Noch etwas zum Genre dieser Zeit: Auch weiterhin in der Gefangenschaft von Cyrano schrieb der Novize aus Moskau seiner Liebe Briefe, wenn nicht täglich, so doch mehrmals in der Woche. Das Echo war weniger häufig, aber im Unterschied zu Roxana schrieb seine Liebe bei allen Trennungen regelmäßig zurück und natürlich auch im Geiste der Zeit. Ein vergilbter Umschlag mit dem Prägestempel 6. VIII. 1951 trägt die Adresse
Genosse Pavel Kohout, Weltfestival der demokratischen Jugend, Tschechoslow. Delegation, Julius-Fučík-Ensemble, Berlin Fischerstraße 34.
Der mit Bleistift geschriebene Brief schildert die ersten Erlebnisse der jungen Schauspielerin von den Dreharbeiten zum Film Die eitle Prinzessin, und vor dem zärtlichen Ende gipfelt er in einer besonders politischen Botschaft:
... Ich drücke Euch allen ganz fest die Daumen, in der Nacht träume ich immer von Berlin, verfolge sorgfältig alle Neuigkeiten in den Zeitungen. In Berlin müssen wir gewinnen. Und wenn nicht als Ensemble, dann als fröhliche Menschen unseres Landes über diese Ratten aus dem Westen. Wir zeigen unsere Stärke, und das wird der größte Schlag sein. Ich sage absichtlich »wir«, weil ich auch dort sein werde!

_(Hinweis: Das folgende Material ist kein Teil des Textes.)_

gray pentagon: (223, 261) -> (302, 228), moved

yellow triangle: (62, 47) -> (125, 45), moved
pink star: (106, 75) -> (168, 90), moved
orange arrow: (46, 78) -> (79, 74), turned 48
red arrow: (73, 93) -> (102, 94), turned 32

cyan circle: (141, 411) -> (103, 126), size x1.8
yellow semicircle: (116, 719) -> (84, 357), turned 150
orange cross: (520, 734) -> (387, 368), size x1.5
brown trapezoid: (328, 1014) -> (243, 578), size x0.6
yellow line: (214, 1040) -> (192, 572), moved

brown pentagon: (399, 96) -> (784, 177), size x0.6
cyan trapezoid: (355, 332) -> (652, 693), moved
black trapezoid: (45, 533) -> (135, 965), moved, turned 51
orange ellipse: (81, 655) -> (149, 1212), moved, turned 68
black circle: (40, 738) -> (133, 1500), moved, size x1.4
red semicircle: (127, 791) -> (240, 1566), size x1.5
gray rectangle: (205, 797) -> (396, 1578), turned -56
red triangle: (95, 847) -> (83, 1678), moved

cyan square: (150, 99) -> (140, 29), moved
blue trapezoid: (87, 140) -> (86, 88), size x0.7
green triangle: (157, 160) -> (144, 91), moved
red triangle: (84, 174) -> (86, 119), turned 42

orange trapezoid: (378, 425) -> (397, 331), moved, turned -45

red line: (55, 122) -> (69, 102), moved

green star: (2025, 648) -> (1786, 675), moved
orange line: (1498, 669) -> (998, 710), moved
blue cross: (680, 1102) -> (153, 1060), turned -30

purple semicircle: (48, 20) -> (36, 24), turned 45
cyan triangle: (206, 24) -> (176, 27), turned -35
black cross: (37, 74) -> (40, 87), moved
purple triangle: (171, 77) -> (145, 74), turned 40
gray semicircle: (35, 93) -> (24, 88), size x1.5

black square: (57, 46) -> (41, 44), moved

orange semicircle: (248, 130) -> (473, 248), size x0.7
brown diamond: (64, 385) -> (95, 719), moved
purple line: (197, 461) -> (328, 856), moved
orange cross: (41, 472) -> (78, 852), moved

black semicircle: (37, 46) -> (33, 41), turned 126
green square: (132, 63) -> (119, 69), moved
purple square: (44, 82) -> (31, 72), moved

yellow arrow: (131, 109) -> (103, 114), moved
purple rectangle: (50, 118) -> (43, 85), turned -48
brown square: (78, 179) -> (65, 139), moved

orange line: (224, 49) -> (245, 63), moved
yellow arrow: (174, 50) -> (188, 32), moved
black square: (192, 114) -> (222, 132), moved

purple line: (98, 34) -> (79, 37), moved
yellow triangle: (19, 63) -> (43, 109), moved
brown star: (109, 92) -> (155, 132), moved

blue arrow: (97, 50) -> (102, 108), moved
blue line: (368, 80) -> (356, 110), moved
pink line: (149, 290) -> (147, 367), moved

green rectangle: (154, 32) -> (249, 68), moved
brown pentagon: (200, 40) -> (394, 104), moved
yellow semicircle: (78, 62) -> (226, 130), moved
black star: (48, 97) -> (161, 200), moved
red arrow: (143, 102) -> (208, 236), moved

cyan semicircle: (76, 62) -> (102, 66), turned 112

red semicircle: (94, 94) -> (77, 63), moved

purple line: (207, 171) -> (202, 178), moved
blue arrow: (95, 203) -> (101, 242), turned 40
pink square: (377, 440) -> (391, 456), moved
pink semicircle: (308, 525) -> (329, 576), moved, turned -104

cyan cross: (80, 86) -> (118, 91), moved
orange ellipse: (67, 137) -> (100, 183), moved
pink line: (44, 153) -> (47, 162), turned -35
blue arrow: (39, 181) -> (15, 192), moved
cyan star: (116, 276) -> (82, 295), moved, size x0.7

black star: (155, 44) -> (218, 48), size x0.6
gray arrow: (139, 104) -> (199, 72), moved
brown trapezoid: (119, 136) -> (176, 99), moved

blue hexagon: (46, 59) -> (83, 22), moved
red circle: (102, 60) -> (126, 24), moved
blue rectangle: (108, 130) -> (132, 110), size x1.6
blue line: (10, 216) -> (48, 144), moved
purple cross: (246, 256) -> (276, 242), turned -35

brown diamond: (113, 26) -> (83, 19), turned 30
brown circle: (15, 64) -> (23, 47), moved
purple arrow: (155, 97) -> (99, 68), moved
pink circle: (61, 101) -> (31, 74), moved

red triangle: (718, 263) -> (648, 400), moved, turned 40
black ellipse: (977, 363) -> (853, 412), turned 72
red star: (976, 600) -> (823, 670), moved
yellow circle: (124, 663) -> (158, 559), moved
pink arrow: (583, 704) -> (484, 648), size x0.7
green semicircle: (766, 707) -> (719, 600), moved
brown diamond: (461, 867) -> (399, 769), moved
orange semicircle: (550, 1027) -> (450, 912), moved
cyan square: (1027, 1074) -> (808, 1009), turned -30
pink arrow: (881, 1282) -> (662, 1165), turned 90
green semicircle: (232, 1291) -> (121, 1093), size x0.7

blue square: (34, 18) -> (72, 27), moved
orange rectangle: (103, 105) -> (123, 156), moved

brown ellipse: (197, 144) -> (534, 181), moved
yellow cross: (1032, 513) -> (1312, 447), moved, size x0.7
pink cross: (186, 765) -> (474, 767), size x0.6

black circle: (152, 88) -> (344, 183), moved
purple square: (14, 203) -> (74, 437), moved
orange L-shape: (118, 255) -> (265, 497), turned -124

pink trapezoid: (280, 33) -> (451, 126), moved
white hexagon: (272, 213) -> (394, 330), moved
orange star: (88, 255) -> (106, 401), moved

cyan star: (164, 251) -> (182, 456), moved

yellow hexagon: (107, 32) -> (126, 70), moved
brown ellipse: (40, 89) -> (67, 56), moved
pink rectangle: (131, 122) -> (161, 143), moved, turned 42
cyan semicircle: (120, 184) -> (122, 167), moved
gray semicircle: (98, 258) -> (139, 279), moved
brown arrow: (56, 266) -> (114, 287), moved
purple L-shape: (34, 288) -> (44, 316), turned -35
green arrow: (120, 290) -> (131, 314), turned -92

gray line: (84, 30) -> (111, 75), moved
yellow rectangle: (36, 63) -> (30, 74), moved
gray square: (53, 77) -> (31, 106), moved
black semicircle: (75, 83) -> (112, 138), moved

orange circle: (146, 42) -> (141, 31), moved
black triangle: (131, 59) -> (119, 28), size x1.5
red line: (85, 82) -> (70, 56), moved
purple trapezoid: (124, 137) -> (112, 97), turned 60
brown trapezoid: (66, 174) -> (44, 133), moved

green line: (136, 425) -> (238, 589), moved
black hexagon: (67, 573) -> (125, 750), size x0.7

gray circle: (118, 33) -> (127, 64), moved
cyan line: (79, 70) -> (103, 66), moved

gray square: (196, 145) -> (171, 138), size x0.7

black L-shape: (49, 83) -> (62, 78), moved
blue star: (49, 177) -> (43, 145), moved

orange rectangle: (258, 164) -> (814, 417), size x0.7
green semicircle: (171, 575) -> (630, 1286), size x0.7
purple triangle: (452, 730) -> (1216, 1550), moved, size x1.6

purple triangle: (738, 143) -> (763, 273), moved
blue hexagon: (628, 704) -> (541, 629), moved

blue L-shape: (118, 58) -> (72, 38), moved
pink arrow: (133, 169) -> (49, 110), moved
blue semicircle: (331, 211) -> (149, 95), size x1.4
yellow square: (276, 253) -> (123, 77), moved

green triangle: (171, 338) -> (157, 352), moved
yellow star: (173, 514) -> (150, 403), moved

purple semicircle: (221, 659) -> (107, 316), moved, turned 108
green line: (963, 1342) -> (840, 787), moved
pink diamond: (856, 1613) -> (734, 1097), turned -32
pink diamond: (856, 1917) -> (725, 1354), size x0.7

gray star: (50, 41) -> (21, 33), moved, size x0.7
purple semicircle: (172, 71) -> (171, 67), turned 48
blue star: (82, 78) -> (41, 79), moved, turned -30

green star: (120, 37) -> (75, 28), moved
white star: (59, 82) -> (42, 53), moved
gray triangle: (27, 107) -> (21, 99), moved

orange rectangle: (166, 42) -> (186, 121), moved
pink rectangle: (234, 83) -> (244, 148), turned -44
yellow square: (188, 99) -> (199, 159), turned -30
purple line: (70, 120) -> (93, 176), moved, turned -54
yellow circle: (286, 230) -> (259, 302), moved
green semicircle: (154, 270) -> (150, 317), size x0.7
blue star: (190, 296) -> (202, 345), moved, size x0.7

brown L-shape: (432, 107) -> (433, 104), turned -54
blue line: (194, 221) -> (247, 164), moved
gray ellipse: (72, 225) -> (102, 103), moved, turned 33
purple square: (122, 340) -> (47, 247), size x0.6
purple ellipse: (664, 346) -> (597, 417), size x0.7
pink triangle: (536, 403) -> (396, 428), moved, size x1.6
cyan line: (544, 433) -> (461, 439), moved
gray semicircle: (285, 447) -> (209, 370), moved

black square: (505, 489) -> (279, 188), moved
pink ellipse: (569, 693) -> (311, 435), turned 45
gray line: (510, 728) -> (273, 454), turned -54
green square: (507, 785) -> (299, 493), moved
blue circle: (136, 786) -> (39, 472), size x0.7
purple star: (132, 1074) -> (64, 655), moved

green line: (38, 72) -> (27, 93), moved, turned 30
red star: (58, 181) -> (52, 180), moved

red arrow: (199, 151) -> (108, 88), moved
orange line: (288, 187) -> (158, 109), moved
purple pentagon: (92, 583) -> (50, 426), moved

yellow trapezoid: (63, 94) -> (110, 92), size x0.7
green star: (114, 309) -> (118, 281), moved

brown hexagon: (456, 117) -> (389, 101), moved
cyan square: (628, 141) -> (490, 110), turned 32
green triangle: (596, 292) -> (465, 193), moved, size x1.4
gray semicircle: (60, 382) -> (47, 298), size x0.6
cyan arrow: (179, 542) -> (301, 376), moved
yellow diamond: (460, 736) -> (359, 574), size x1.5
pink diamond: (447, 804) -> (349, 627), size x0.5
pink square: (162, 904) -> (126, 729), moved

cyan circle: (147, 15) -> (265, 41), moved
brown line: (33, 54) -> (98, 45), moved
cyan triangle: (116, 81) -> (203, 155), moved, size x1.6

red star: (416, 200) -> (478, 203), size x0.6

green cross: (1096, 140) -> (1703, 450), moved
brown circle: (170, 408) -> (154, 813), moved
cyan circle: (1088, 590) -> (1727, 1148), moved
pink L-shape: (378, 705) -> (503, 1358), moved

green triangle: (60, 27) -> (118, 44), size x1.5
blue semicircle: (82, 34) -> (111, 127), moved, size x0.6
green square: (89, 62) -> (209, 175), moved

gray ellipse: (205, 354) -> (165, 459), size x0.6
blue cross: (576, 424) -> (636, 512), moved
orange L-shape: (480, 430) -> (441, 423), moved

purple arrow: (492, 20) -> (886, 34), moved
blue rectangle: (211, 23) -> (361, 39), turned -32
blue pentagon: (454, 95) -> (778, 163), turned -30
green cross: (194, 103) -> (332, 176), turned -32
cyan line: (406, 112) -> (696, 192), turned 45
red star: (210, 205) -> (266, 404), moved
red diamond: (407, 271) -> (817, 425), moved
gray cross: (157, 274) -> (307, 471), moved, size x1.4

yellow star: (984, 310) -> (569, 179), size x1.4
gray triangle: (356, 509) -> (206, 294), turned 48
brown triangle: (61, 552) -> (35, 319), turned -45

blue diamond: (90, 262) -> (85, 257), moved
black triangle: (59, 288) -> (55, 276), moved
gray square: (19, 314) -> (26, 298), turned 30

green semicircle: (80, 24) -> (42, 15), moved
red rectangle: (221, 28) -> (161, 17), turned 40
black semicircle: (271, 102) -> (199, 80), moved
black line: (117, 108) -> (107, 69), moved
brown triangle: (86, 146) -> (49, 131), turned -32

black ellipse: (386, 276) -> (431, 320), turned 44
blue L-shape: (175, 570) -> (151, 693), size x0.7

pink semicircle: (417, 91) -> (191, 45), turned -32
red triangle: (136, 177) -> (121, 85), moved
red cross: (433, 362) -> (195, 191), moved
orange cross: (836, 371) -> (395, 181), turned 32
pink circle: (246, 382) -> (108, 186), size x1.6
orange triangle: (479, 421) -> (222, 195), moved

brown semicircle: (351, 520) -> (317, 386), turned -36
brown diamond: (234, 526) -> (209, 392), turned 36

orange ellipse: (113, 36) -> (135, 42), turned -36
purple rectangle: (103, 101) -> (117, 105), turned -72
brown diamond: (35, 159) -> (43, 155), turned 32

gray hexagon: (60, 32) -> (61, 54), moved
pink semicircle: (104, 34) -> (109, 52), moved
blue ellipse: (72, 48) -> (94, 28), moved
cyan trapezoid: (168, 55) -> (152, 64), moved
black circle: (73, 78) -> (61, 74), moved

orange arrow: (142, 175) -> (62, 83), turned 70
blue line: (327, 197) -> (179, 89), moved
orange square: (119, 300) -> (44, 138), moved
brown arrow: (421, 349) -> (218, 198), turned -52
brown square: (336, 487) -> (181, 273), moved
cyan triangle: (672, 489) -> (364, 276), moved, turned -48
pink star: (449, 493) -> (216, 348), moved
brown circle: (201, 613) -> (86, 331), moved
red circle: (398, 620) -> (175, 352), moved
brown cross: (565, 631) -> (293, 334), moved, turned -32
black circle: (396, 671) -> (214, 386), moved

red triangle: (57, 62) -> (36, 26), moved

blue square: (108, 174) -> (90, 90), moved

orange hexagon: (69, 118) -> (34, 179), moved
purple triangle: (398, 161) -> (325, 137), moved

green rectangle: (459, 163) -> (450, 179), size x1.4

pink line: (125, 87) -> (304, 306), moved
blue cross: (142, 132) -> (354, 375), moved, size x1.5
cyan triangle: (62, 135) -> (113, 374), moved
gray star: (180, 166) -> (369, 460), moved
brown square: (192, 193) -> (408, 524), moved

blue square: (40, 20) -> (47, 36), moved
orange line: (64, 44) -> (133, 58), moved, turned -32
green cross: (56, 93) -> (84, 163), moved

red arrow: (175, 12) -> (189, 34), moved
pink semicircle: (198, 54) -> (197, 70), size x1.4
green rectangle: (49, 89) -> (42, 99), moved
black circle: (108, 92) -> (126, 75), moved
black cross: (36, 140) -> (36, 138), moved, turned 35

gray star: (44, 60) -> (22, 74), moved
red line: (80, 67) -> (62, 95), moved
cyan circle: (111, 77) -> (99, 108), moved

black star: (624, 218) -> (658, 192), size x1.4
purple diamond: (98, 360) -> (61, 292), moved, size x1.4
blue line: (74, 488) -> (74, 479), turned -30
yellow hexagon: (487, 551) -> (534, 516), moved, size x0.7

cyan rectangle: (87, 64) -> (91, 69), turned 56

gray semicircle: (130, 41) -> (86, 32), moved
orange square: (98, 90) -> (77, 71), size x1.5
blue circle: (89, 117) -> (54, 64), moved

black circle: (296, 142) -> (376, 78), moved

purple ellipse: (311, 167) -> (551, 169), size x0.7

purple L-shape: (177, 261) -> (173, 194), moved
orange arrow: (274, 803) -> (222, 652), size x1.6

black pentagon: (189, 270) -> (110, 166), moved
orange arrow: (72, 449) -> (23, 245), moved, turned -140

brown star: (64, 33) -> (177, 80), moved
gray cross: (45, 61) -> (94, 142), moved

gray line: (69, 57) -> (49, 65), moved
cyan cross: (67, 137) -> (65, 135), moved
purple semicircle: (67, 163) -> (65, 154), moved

Ich denke, dass diese Zeit kaum mit der Stimme des jungen Dichters spricht, eher spricht er mit der Stimme der Zeit. Auf dem Höhepunkt des Lebens werden ihn dafür die durch den Wortschatz veränderter Zeiten dümmlichen Texte tagtäglich strafen, die die nachfolgenden Teenagergenerationen als Ausdruck ihres Lebenscredos für sich beanspruchen. Die Frage ist nur, wie man dabei den Charakter der Mitteilung beurteilen soll. Ist die Absicht, die Welt zum Besseren hin zu verändern, die sich die abtretende Generation bei aller Selbstkritik unstrittig zuschreiben darf, im Vergleich mit der Botschaft der zeitgenössischen Medienstars, in ihrer programmatischen Inhaltslosigkeit, ein mildernder Umstand – oder ein belastender?